▶ _Reading text_:
Rajnish Sharma directed dark apocalyptic drama Ascension showing the struggle of a solitary man surviving in a bunker from scary and unknown aggressors. The ambiguous tone and nervy camera work helped create a sense of unease along with the protagonist which lifted the film above some of the clichés of a crackling radio voiceover and disturbed loner.

https://www.facebook.com/Short-Film-Ascension-168693876866878/


Congratulations must go to Best of Festival winner Dolls by Leicester filmmaker Keith Allott. We reviewed the film earlier in the year and the film’s discomforting atmosphere was a joy to experience again. The effective horror short used creepy toys and great sound (from Kris Tearse) to deliver possibly the moment of the night. Having seen it before I knew the use of a shocking jump cut would have the crowd screaming and it delivered in spectacular fashion as the scary jolt was broken with an embarrassed audience getting their breath back.

▶ _Action item_:
Return the full short film review above word for word, keeping every line unchanged.

▶ _Records_:
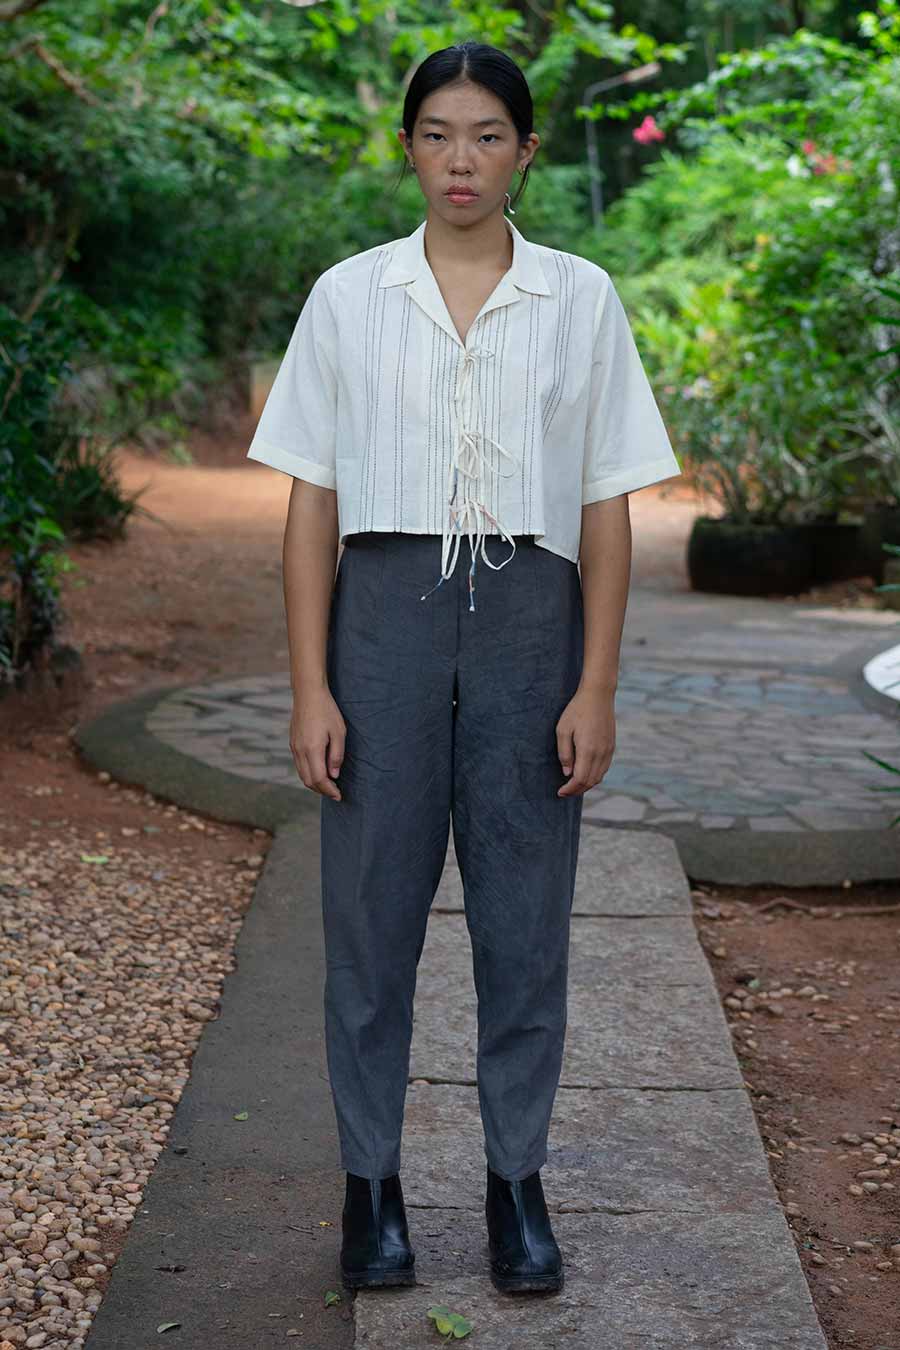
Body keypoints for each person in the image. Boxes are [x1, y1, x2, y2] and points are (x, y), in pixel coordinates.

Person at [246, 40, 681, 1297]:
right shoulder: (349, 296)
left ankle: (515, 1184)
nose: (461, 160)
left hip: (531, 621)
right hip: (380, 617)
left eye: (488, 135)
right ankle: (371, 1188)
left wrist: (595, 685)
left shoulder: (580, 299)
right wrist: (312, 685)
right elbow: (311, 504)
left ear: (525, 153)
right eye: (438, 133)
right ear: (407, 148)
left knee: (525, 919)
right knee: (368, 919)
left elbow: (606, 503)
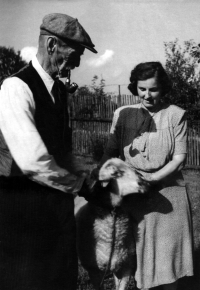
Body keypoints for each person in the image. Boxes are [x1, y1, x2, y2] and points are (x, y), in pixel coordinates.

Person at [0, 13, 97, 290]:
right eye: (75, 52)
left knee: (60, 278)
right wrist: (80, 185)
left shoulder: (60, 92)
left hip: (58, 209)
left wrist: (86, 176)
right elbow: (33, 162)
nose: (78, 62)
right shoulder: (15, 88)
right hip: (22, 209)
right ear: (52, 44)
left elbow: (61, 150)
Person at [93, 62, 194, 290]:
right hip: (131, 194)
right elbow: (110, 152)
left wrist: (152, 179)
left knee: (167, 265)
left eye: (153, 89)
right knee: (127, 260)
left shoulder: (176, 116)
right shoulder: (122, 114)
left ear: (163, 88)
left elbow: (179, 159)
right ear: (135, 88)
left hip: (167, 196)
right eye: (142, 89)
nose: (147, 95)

▶ _Expected answer_:
Rajnish Sharma directed dark apocalyptic drama Ascension showing the struggle of a solitary man surviving in a bunker from scary and unknown aggressors. The ambiguous tone and nervy camera work helped create a sense of unease along with the protagonist which lifted the film above some of the clichés of a crackling radio voiceover and disturbed loner.

https://www.facebook.com/Short-Film-Ascension-168693876866878/


Congratulations must go to Best of Festival winner Dolls by Leicester filmmaker Keith Allott. We reviewed the film earlier in the year and the film’s discomforting atmosphere was a joy to experience again. The effective horror short used creepy toys and great sound (from Kris Tearse) to deliver possibly the moment of the night. Having seen it before I knew the use of a shocking jump cut would have the crowd screaming and it delivered in spectacular fashion as the scary jolt was broken with an embarrassed audience getting their breath back.